Beaumont starred opposite Dominic Rowan in The Prowler, an award-winning short film released March 2015. The project evolved from Beaumont's having previously worked with director Tim Kent at Pinewood Studios.

It was a "unique collaboration of industry veterans" with the screenplay written by television industry veteran and novelist Matthew Arlidge.
Beaumont said her character in The Prowler "finds herself in a very dark place" and that it's her job "to tell my character's story without judgement.". Beaumont won for Best Performance, Toronto Film Festival 2017; Best Shorts California 2017; Madrid Film Festival 2017 Best Lead Actress, nomination.

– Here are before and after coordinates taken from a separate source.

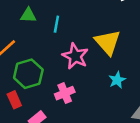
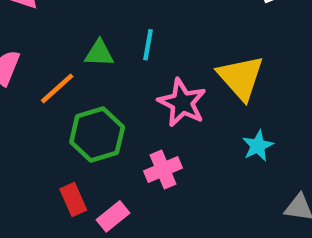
green triangle: (28, 15) -> (99, 53), moved
red rectangle: (14, 100) -> (73, 200), moved

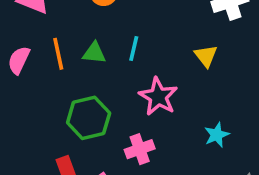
yellow triangle: (241, 77) -> (206, 56), moved, size x0.6
orange line: (57, 88) -> (58, 54), moved, turned -64

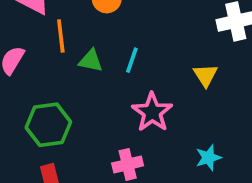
orange line: (58, 54) -> (61, 36), moved
green hexagon: (89, 118) -> (48, 125), moved

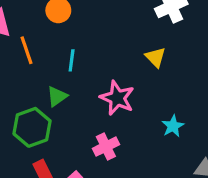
cyan line: (132, 60) -> (72, 60), moved
green triangle: (91, 61) -> (57, 96), moved, turned -35

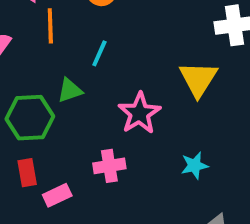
yellow triangle: (155, 57) -> (198, 79), size x1.5

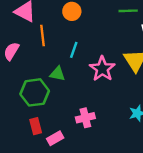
green triangle: (70, 90) -> (58, 74), turned 35
pink star: (139, 113) -> (102, 69), moved

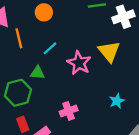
cyan line: (74, 50) -> (50, 48), turned 35

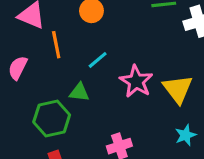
yellow triangle: (109, 51) -> (178, 89), moved

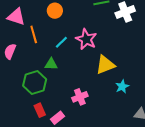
pink star: (136, 81) -> (86, 39), moved
yellow triangle: (178, 89) -> (105, 65), moved, turned 50

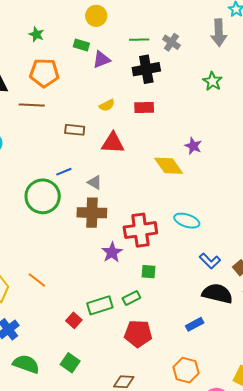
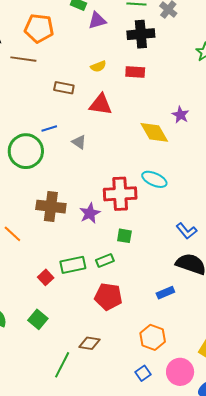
brown cross: (92, 213) -> (51, 207), moved
cyan ellipse: (187, 221) -> (154, 179), moved

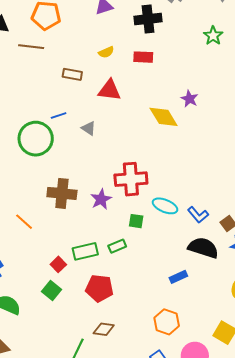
cyan ellipse: (154, 179) -> (165, 206), moved
red pentagon: (108, 297) -> (99, 288), moved
green square: (38, 319) -> (51, 291), moved

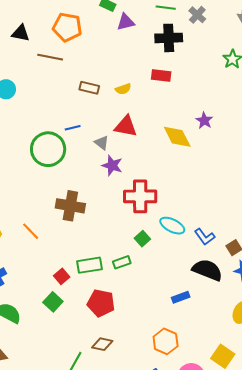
yellow semicircle: (106, 52) -> (123, 89), moved
red triangle: (109, 90) -> (126, 126), moved
purple star: (101, 199) -> (112, 165), moved, turned -30
green square: (136, 221) -> (142, 239), turned 35

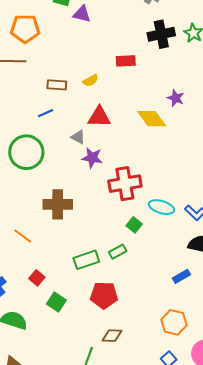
purple triangle: (126, 22) -> (82, 14), turned 36
black cross: (169, 38) -> (161, 34), moved
blue line: (73, 128) -> (46, 113), moved
red square: (62, 276) -> (37, 278), moved

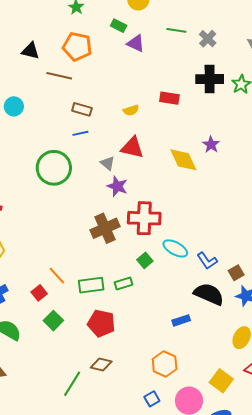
brown rectangle: (57, 85) -> (82, 109), moved
brown cross: (58, 204) -> (105, 228), moved, turned -36
orange line: (23, 236) -> (57, 276), moved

The director of cinematography was BAFTA award-winner James Friend, ASC BSC; sound design by Glenn Freemantle.

Beaumont guest-starred on the ITV drama, Endeavour Series V: Episode 2 Cartouche, as the sister-in-law of Detective Thursday (Roger Allam) and the wife of his brother Charlie, played by Phil Daniels. She previously portrayed Cherish Hylton on EastEnders and guest-starred on Doctors.

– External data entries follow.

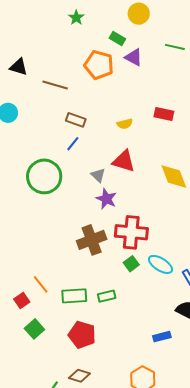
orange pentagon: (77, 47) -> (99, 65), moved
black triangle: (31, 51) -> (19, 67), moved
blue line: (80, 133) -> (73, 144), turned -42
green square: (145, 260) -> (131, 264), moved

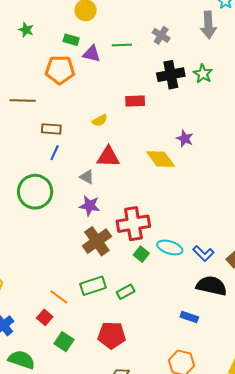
green line: (175, 47) -> (122, 45), moved
purple star: (106, 199) -> (90, 206), moved
green rectangle: (74, 296) -> (93, 286), moved
blue rectangle: (162, 337) -> (189, 317), turned 48

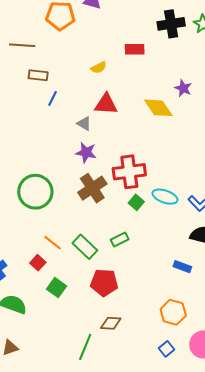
brown rectangle: (51, 129) -> (38, 75), moved
green circle: (35, 192) -> (35, 192), moved
green rectangle: (93, 286) -> (85, 247), moved, turned 60

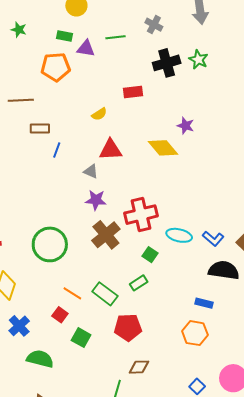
green square: (136, 202) -> (150, 255), moved
orange hexagon: (173, 312) -> (195, 333), moved

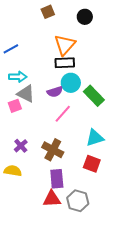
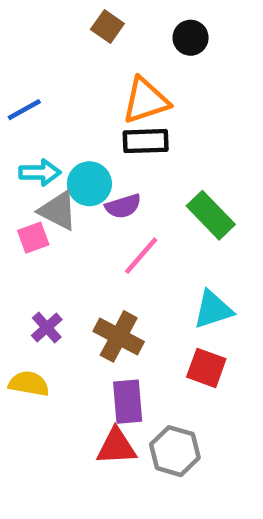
brown square: (48, 12) -> (107, 26), turned -32
orange triangle: (65, 45) -> (146, 101), turned 30
cyan circle: (71, 83) -> (89, 184), moved

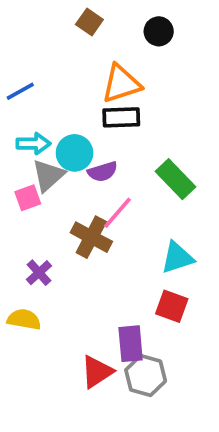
gray triangle: (58, 211) -> (48, 175), turned 51
brown cross: (119, 336) -> (91, 237), moved
purple rectangle: (128, 402) -> (131, 344), moved
red triangle: (116, 447) -> (97, 372), turned -30

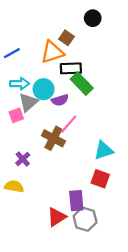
brown square: (89, 22) -> (66, 38), moved
orange triangle: (121, 84) -> (52, 52), moved
green rectangle: (175, 179) -> (82, 84), moved

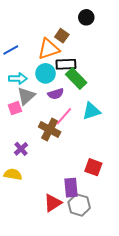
cyan circle: (44, 89) -> (46, 73), moved
cyan triangle: (104, 150) -> (91, 111), moved

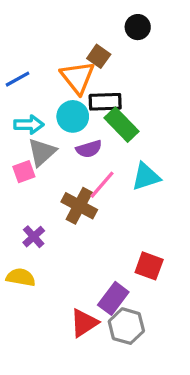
orange triangle: (49, 49) -> (78, 77), turned -50
purple rectangle: (71, 188) -> (113, 298), turned 42

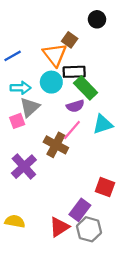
purple semicircle: (89, 149) -> (75, 106), moved
purple cross: (34, 237) -> (24, 167), size x1.6
yellow semicircle: (21, 277) -> (15, 221), moved

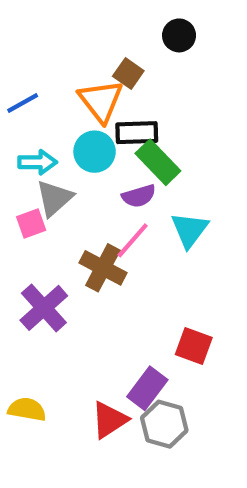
cyan triangle: (103, 124) -> (190, 230), turned -35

Other productions of note include being cast in The Shooting Party, a classical TV drama based on Isabel Colgate's book of the same title; the sci-film The Ungone by Simon Bovey that was shortlisted at Cannes and described as a "near perfect sci-fi short"; and starred opposite Con O'Neil in the film What's Your Name 41?. She is in pre-production as the lead role in Melody's Tune, with writer-director Daniel Yost.

==Filmography==

| Year | Title | Role | Media |
|---|---|---|---|
| 2023 | Doctors | Trudy Palmer | Episode: "The Leaving Party" |
| 2021 | Cruella | Posh Guest 2 | Film |
| 2021 | All the Things You Are | Tabitha | Film |
| 2021 | All Those Small Things | Dorothy | Film |
| 2020 | Agatha Raisin | Amy Beech | Sky One |
| 2018 | Endeavour Series V | Paulette | ITV |
| 2018 | Sparrows Call | Sarah | Film |
| 2018 | Melody's Tune | Wanda/Lulu | Film |
| 2017 | The Prowler Film | Eva | Film |
| 2016 | EastEnders | Cherish Hylton | BBC |
| 2016 | Doctors | Leona Sharpley | BBC |
| 2013 | MacBeth | Lady MacBeth | Traffic of the Stage |
| 2010 | The Bill | Lisa Cooper | ITV |
| 2008 | Coronation Street | Izzy | ITV |
| 2007 | Holby City | Roberta Colvin | BBC |
| 2007 | The Un-Gone | Maya Salinger | Film |
| 2006 | A School for Scandal | Lady Teazle | Upstairs at the Gatehouse |
| 2005 | The Bill | Sally Delveccio | ITV |
| 2005 | What's Your Name 41? | Natalia | Film |
| 2003 | EastEnders | Kimberly | BBC |
| 2002 | Trial and Retribution | Justine | ITV |
| 2002 | Grange Hill | Zoe Hartfield | BBC |

==Personal Interests==
Beaumont uses her professional acting and dance background to mentor and encourage children who have been bullied, have confidence issues, health problems and physical disabilities. She also has a rescue dog, Stan.